Trump started off his morning the way that he normally does, he woke to his favorite version of Kendrick Lamar’s Alright:
Then he asked that South Carolina Senator Lindsey Graham be brought into the kicking chamber where he proceeded to kick Graham’s shins bloody. He then drank four 16-ounce ostrich eggs and asked that he be hosed down with orange Skittles paint in the presidential bathroom.
It wasn’t until later that things started to go awry.
First, the president learned that the Supreme Court upheld the Manhattan district attorney’s demand for Trump’s tax return, which is a yuge blow to Trump and his secret business dealings, which are sure to be uncovered. The court, however, ruled against allowing House Democrats to get their paws on his tax documents despite them wanting to expose his ass for more than a year. This likely means that Trump will survive his first, and prayerfully only, term in office without showing his taxes to Congress.
CNBC notes that because the ruling is confidential, so the investigation into Trump by the Manhattan DA will most likely keep his business dealings private. After learning that both Trump Supreme court picks voted against him, Trump punched a kitten in the face and demanded that Kellyanne Conway be brought into his office so that he could stare death in the face. He then took to Twitter to claim that he’s again the victim of a political witch hunt.
He then asked for Rep. Matt Gatez, who was unavailable as he was teaching his adult adopted son, Nestor, whom he didn’t adopt, how to shave his back hair.
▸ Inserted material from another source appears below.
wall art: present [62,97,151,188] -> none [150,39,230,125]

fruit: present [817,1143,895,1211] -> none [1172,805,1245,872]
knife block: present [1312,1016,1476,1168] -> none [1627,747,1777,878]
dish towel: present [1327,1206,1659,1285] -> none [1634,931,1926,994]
Later, on the same day, New York City Mayor Bill de Blasio, who has a Black son named Dante, closed down Fifth Avenue so that they could paint a yuge Black Lives Matter mural in the middle of the street directly in front of Trump Tower.
From the New York Times:
The public art project was announced last month, and city officials have presented its location as a direct rebuke of Mr. Trump, who has repeatedly denigrated those protesting against systemic racism and police brutality in recent weeks.
“The president is a disgrace to the values we cherish in New York City,” a spokeswoman for Mr. de Blasio said in a statement to the Times. “He can’t run or deny the reality we are facing, and any time he wants to set foot in the place he claims is his hometown, he should be reminded Black Lives Matter.”
Safe to say that if there are any baby owls, chickens or protesters anywhere near the White House, they should probably evacuate now as the president is going to be looking for someone or something to punch.